◆ DOCUMENT PASSAGE:
Overall, clinical treatment results remain poor for all stages of PDAC and for all standalone treatment modalities examined, including passive immunotherapy with monoclonal antibodies (mAbs) and active approaches employing checkpoint inhibitors, oncolytic viruses, toll-like receptor ligands, cytokines, adoptive cell transfer and peptide or dendritic cell (DC) vaccines. The discrepancy between preclinical data and clinical outcome motivates researchers to investigate novel combination strategies with the intent to enhance antigen presentation, provoke inflammation and inhibit checkpoints. In this regard, interventional radiology plays a pivotal role as tumour ablation may represent an attractive means to turn immunologically cold tumors, such as PDAC, into hot pro-immunogenic tumors.

This article addresses the following needle-guided interventional ablative modalities for the treatment of LAPC: radiofrequency ablation (RFA), microwave ablation (MWA), cryoablation and irreversible electroporation (IRE). In May 2019 a literature search was performed in MEDLINE for available publications. Cytoreductive and immunomodulating abilities are discussed for each technique.


Cytoreduction

The rationale for local therapy in patients with LAPC is that about 30% of patients die from local progression in the absence of metastatic disease (10). Patients who do not develop metastatic disease on chemotherapeutic treatment might therefore benefit from local control of the tumor. Local ablative therapies should only be used in patients who received chemotherapy upfront and without signs of distant progression after restaging (11). This way, chemotherapy can be used to sort out patients with biologically detrimental tumor types that are prone to metastasize and who are unlikely to benefit from local therapy (12). Patients should be evaluated in a tumor board consisting of at least medical oncologists, gastroenterologists, diagnostic and interventional radiologists, radiation oncologists and surgeons. Key papers on neelde-guided ablative cytoreduction for LAPC are summarized in Table 2.

◆ PROVIDED MATERIAL:
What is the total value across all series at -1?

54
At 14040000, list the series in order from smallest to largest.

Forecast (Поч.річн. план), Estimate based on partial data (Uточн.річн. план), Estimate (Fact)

◆ ASSIGNMENT 1:
Please rewrite the paragraph of the pancreatic cancer passage that begins "The rationale for local therapy" as a bulleted list, keeping its main facts.
◆ ASSIGNMENT 2:
List every needle-guided interventional ablative modality that the pancreatic cancer passage says it addresses for the treatment of LAPC.
◆ ASSIGNMENT 3:
Write out everything in the pancreatic cancer passage from "This article addresses" down to "for each technique.", word for word.

◆ WRITTEN REPLY 1:
- About 30% of patients with LAPC die from local progression without metastatic disease, which is the rationale for local therapy.
- Patients who do not develop metastatic disease during chemotherapy might benefit from local control of the tumor.
- Local ablative therapies should be used only in patients who received chemotherapy upfront and show no signs of distant progression after restaging.
- Chemotherapy thus sorts out patients with biologically detrimental tumors that are prone to metastasize, who are unlikely to benefit from local therapy.
- Patients should be evaluated in a tumor board that includes at least medical oncologists, gastroenterologists, diagnostic and interventional radiologists, radiation oncologists and surgeons.
- Key papers on needle-guided ablative cytoreduction for LAPC are summarized in Table 2.

◆ WRITTEN REPLY 2:
- Radiofrequency ablation (RFA)
- Microwave ablation (MWA)
- Cryoablation
- Irreversible electroporation (IRE)

◆ WRITTEN REPLY 3:
This article addresses the following needle-guided interventional ablative modalities for the treatment of LAPC: radiofrequency ablation (RFA), microwave ablation (MWA), cryoablation and irreversible electroporation (IRE). In May 2019 a literature search was performed in MEDLINE for available publications. Cytoreductive and immunomodulating abilities are discussed for each technique.